[Undine by Friedrich de la Motte Fouque]@TWC D-Link bookUndine CHAPTER 1 13/16
We were struck dumb with astonishment, and I knew not for a time whether the tiny form were a real human being, or a mere mockery of enchantment.
But I soon perceived water dripping from her golden hair and rich garments, and that the pretty child had been lying in the water, and stood in immediate need of our help. "'Wife,' said I, 'no one has been able to save our child for us; but let us do for others what would have made us so blessed could any one have done it for us.' "We undressed the little thing, put her to bed, and gave her something to drink; at all this she spoke not a word, but only turned her eyes upon us--eyes blue and bright as sea or sky--and continued looking at us with a smile. "Next morning we had no reason to fear that she had received any other harm than her wetting, and I now asked her about her parents, and how she could have come to us.
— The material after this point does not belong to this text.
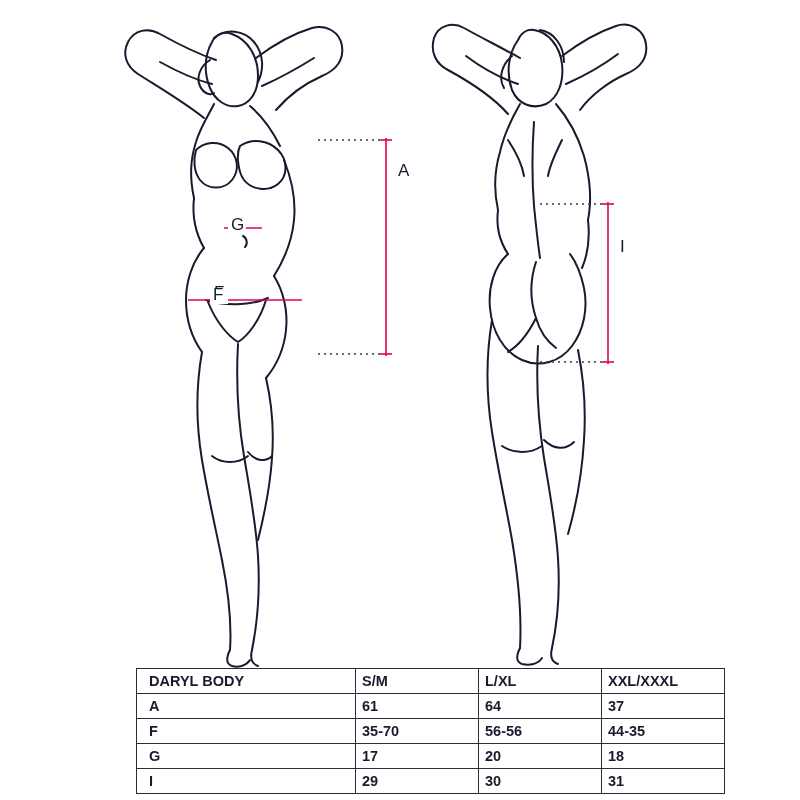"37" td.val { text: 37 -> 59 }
But the account she gave was both confused and incredible.
She must surely have been born far from here, not only because I have been unable for these fifteen years to learn anything of her birth, but because she then said, and at times continues to say, many things of so very singular a nature, that we neither of us know, after all, whether she may not have dropped among us from the moon; for her talk runs upon golden castles, crystal domes, and Heaven knows what extravagances beside.
What, however, she related with most distinctness was this: that while she was once taking a sail with her mother on the great lake, she fell out of the boat into the water; and that when she first recovered her senses, she was here under our trees, where the gay scenes of the shore filled her with delight. "We now had another care weighing upon our minds, and one that caused us no small perplexity and uneasiness.